▶ [Directions for this task] Reproduce the listing verbatim.

▶ [Input data]

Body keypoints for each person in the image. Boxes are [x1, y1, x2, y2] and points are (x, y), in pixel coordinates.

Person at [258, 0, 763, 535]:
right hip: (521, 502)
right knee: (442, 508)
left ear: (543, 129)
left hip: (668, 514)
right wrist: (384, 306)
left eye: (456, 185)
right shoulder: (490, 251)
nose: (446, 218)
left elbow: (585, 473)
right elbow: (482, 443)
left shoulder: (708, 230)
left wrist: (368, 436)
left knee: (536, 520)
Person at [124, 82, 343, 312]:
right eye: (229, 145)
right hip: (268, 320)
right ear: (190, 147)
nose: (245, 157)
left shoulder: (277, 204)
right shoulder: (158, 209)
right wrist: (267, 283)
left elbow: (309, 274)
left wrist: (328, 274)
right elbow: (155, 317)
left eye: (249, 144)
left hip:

▶ [Result]
Body keypoints for each person in the image. Boxes are [x1, y1, x2, y2] and points are (x, y), in pixel coordinates.

Person at [258, 0, 763, 535]:
right hip: (521, 502)
right knee: (442, 508)
left ear: (543, 129)
left hip: (668, 514)
right wrist: (384, 306)
left eye: (456, 185)
right shoulder: (490, 251)
nose: (446, 218)
left elbow: (585, 473)
right elbow: (482, 443)
left shoulder: (708, 230)
left wrist: (368, 436)
left knee: (536, 520)
Person at [124, 82, 343, 312]:
right eye: (229, 145)
right hip: (268, 320)
right ear: (190, 147)
nose: (245, 157)
left shoulder: (277, 204)
right shoulder: (158, 209)
right wrist: (267, 283)
left elbow: (309, 274)
left wrist: (328, 274)
right elbow: (155, 317)
left eye: (249, 144)
left hip:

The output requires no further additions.